Une vision intergénérationnelle du savoir-faire
Simon Luquet, forgeron taillandier de renom, ainsi que Gustave Rémon et Julien Hubin, charpentiers à la main, s’emploient à transmettre un savoir-faire ancestral avec une approche intergénérationnelle. Cette perspective permet une meilleure assimilation des techniques et une appréciation accrue de leur valeur.
Ils considèrent que la préservation de ces savoirs passe par une adaptation aux réalités modernes tout en restant fidèles aux méthodes traditionnelles. Pour eux, il est primordial que les jeunes puissent découvrir ces métiers autrement qu’à travers les musées ou les cartes postales.
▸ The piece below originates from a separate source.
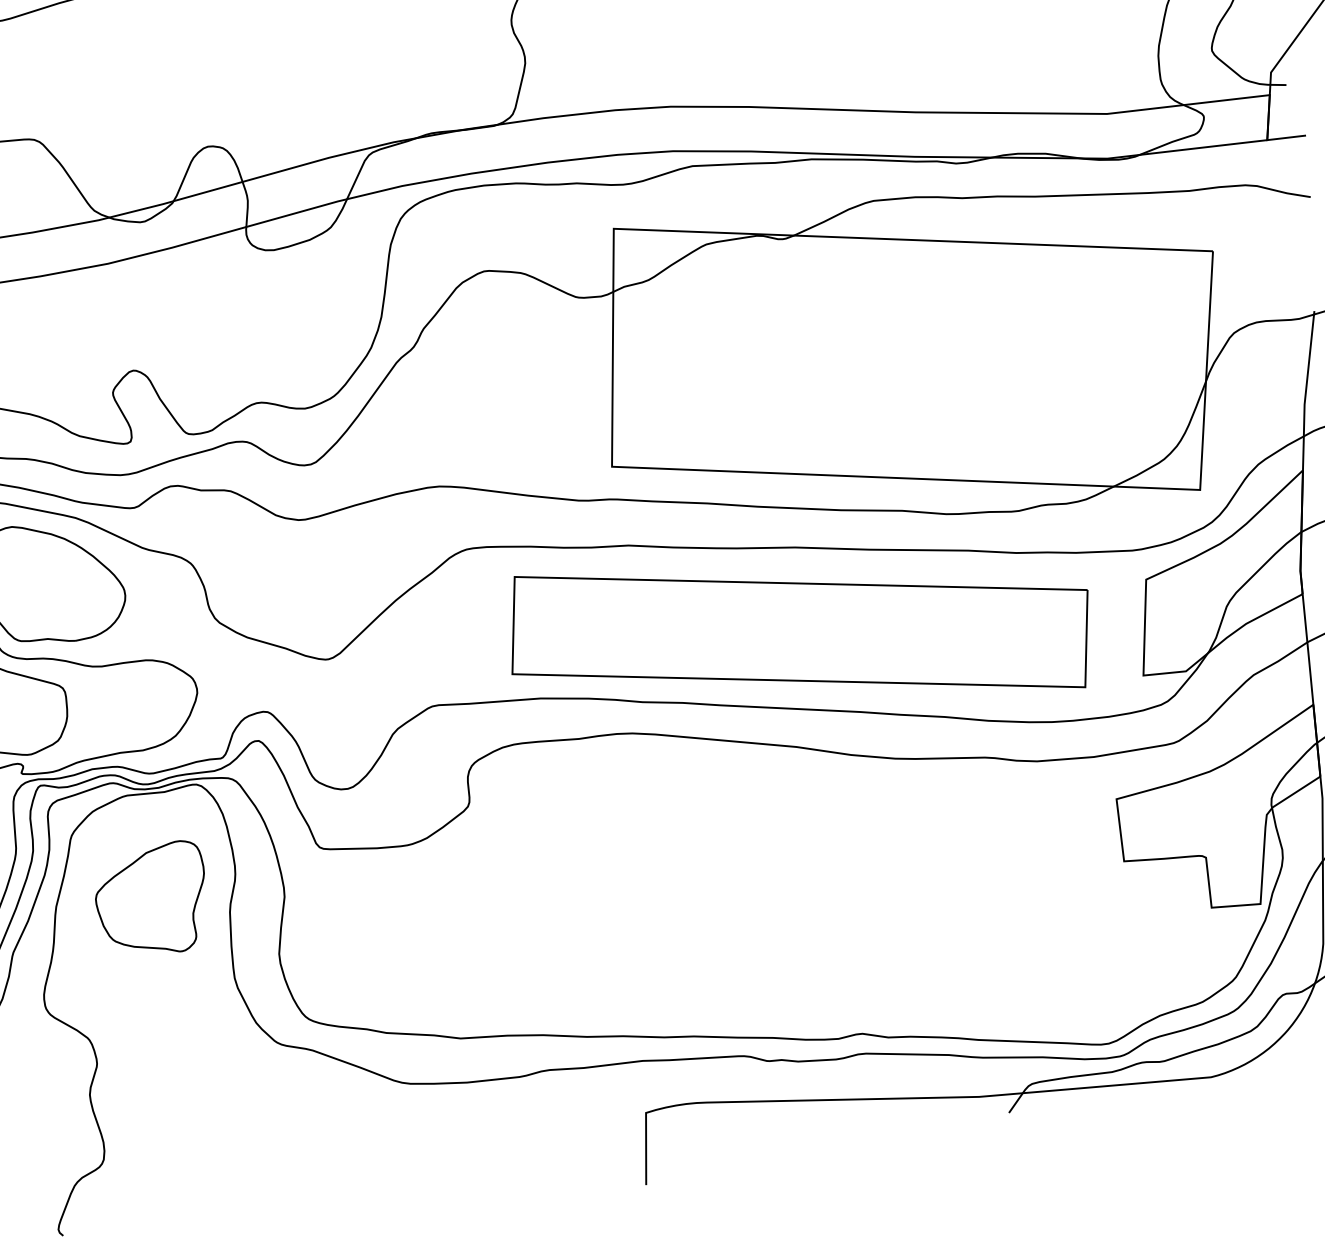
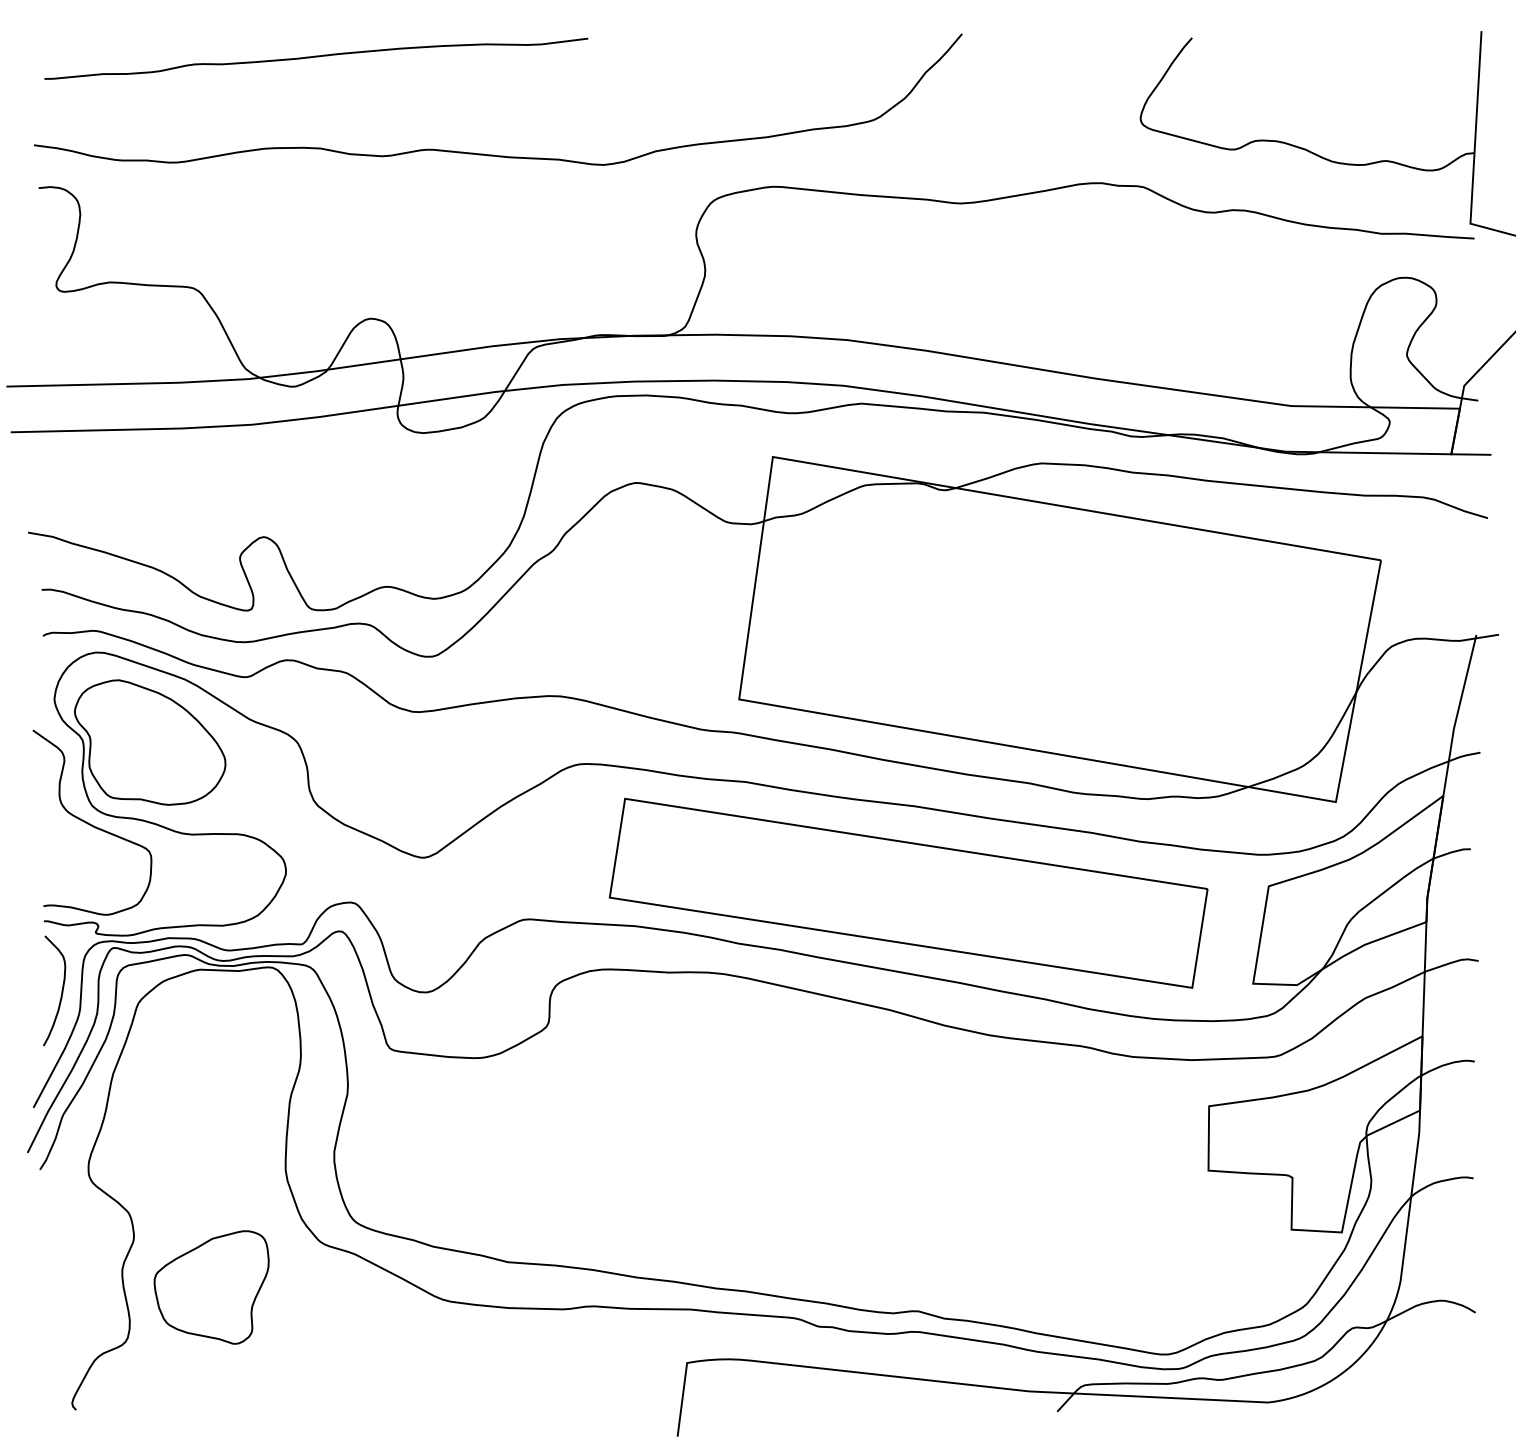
part: (151, 900) -> (211, 1287), moved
Simon et Gustave, notamment, tentent d’éveiller chez les plus jeunes « l’instinct du renard », une métaphore pour décrire l’envie d’apprendre et de se former en dehors des circuits classiques. Cette transmission, qu’ils considèrent comme un devoir, garantit la perpétuation de techniques qui autrement tomberaient dans l’oubli.
La résilience des métiers artisanaux face aux défis contemporains
Le grand public a souvent une image erronée de ces professions, les pensant désuètes ou en voie de disparition. Pourtant, ces artisans sont bien présents et vivent de leur savoir-faire. La tragédie de l’incendie de Notre-Dame de Paris a mis en lumière l’importance de ces métiers. Sans artisans qualifiés, comment aurait-on pu envisager une reconstruction fidèle à l’original ? Cet événement a été un électrochoc pour la reconnaissance des savoir-faire artisanaux.
La relation entre forgerons et charpentiers illustre à merveille l’interdépendance des métiers de l’artisanat. Avant l’ère des machines et de la production de masse, ces collaborations étaient essentielles pour la construction et la fabrication d’outils. Aujourd’hui, la redécouverte de ces pratiques offre une alternative durable à la standardisation industrielle.
Une démarche écologique et responsable
L’artisanat traditionnel prône une gestion plus respectueuse des ressources naturelles. Ainsi, les châtaigniers utilisés lors de cet événement sont prélevés en collaboration avec l’Office National des Forêts (ONF) dans les hauteurs de Munster.
La Maison Luquet s’investit également dans un partenariat avec le Parc des Ballons des Vosges pour la fabrication d’outils destinés à l’entretien de la flore locale. Cette initiative illustre l’importance de la synergie entre les institutions locales et les artisans, pour une préservation conjointe du patrimoine naturel et culturel.